### Texte proposé
De la notion de progrès dans une théorie de l'action

Sans vouloir analyser ici l'idée de progrès, remarquons seulement qu'on n'entend par là ni le simple changement ni même la notion plus compréhensive d'évolution. Cette idée comprend quelque chose de plus et même quelque chose de tout à fait différent, elle implique en effet l'idée de bien ou plus précisément l'idée de mieux. On dit qu'il y a progrès lorsqu'on constate une marche des choses en une direction donnée que l'on estime bonne, vers une fin que l'on tient pour meilleure. Affirmer le progrès ou le nier, ce n'est pas faire un pur jugement de constatation, c'est bien plutôt formuler un jugement de valeur, énoncer une appréciation, manifester des préférences. Aussi toutes les questions relatives au progrès sont-elles dépourvues de signification pour celui qui prétend répudier le concept de norme.
Si l'idée de progrès présuppose des conceptions d'ordre normatif, l'affirmation du progrès, la croyance à sa réalité est en outre dans une étroite dépendance des préoccupations d'ordre normatif : le souci de ce qu'il y a à faire, de ce qui doit être fait ne va pas sans la conviction que quelque chose peut être fait, qui sera le résultat de notre effort. Pour s'en rendre mieux compte, il suffit de faire cette remarque : la croyance à la possibilité du progrès est de l'essence de l'optimisme et la foi optimiste est nécessaire à l'action.
Le pessimisme, négation de la valeur de l'action, n'est qu'une forme du scepticisme, négation de la valeur de la pensée, l'absence de toute certitude entrainant avec elle le dégout de vivre ; aussi bien, le scepticisme anec plus que le pessimisme ne constituent l'état normal de l'homme ; l'homme croit avant que de douter, et la confiance lui est toujours naturelle ; de plus le seul fait que les hommes acceptent la vie, qu'ils agissent, peut être à bon droit considéré comme la manifestation d'un optimisme réel bien que non formulé. A plus forte raison, on peut dire, en modifiant un peu le mot de Leibnitz, qu'il y a un « optimisme instinctif » des hommes d'action ; dont la croyance au progrès n'est qu'un dérivé, qu'une forme : on n'entreprendrait rien si l'on ne croyait pouvoir aboutir, surtout on n'entreprendrait rien de grand ; pour le faire, il faut croire qu'il n'est pas indifférent d'agir ou de n'agir pas et que grâce à notre action notre idéal peut devenir réel.
Pour ces raisons, il est très intéressant d'étudier la conception que se font du progrès les hommes d'action. Or voici qu'un des théoriciens de l'action les plus en vue de notre époque, M. Georges Sorel, nous propose ses réflexions sur ce sujet. Il est vrai que la notion de progrès ne parait pas attirer toutes ses sympathies : mot vide de sens, formule charlatanesque, dogme bourgeois, baliverne de politiciens arrivistes, boniment électoral, voilà tout le bien qu'il en dit ; d'ailleurs le titre même de l'ouvrage, Les Illusions du progrès (1), fait supposer tout autre chose qu'une apologie du progrès et qu'un panégyrique de ceux qui se vantent d'en être les champions.

### Liste des données
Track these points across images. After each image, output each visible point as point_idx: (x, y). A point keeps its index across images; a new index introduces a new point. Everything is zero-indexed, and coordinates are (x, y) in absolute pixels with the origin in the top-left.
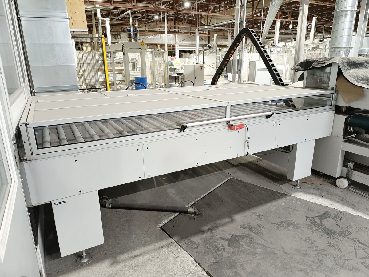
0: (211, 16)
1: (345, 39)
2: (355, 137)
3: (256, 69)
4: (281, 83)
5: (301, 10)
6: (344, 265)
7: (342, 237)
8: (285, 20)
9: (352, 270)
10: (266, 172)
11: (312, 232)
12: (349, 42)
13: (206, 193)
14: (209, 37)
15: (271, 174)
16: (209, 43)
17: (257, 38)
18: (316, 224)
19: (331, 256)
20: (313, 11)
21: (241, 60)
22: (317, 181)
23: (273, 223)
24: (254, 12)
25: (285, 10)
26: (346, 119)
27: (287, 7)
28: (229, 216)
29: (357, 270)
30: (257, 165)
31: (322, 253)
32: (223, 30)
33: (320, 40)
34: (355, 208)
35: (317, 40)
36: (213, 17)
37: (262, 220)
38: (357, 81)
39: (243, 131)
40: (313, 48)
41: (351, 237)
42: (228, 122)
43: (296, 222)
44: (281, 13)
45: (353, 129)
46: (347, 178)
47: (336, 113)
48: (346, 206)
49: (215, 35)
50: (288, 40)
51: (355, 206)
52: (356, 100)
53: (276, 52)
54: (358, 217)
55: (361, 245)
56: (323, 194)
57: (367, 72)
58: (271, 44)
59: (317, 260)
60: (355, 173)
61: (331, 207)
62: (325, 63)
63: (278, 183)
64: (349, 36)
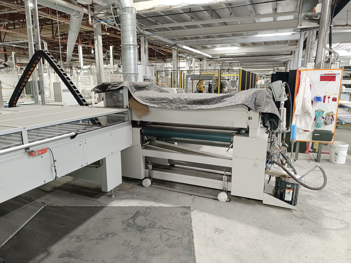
0: (5, 33)
1: (132, 67)
2: (150, 144)
3: (62, 90)
4: (84, 103)
5: (96, 39)
6: (154, 253)
7: (150, 229)
8: (86, 46)
9: (160, 254)
10: (84, 190)
11: (128, 234)
12: (136, 69)
13: (13, 233)
14: (5, 54)
15: (88, 191)
16: (6, 60)
17: (54, 61)
18: (131, 226)
19: (144, 249)
20: (110, 41)
21: (42, 81)
22: (129, 186)
23: (92, 240)
24: (54, 34)
25: (85, 37)
26: (141, 130)
27: (87, 34)
28: (44, 251)
29: (163, 253)
30: (73, 186)
31: (138, 249)
32: (23, 49)
33: (119, 66)
34: (158, 201)
35: (116, 66)
36: (7, 33)
37: (82, 240)
38: (142, 100)
39: (47, 155)
40: (115, 72)
41: (157, 226)
42: (27, 148)
43: (114, 230)
44: (82, 39)
45: (147, 138)
46: (150, 177)
47: (133, 127)
48: (151, 201)
49: (13, 53)
50: (93, 64)
51: (158, 198)
52: (145, 115)
53: (82, 74)
54: (160, 208)
55: (164, 230)
56: (134, 196)
57: (148, 94)
58: (77, 66)
59: (133, 259)
60: (154, 171)
61: (140, 206)
62: (117, 86)
63: (95, 198)
64: (135, 64)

### Énoncé du problème
Répondez aux trois questions suivantes sur le texte consacré à la notion de progrès, en numérotant chaque réponse comme la question correspondante.
1. Selon le texte, quelle idée l'idée de progrès implique-t-elle plus précisément que l'idée de bien ?
2. De quoi la croyance à la possibilité du progrès est-elle dite être de l'essence ?
3. Quel est le titre de l'ouvrage de M. Georges Sorel cité dans le texte ?

### Corrigé
1. L'idée de mieux.
2. De l'optimisme.
3. Les Illusions du progrès.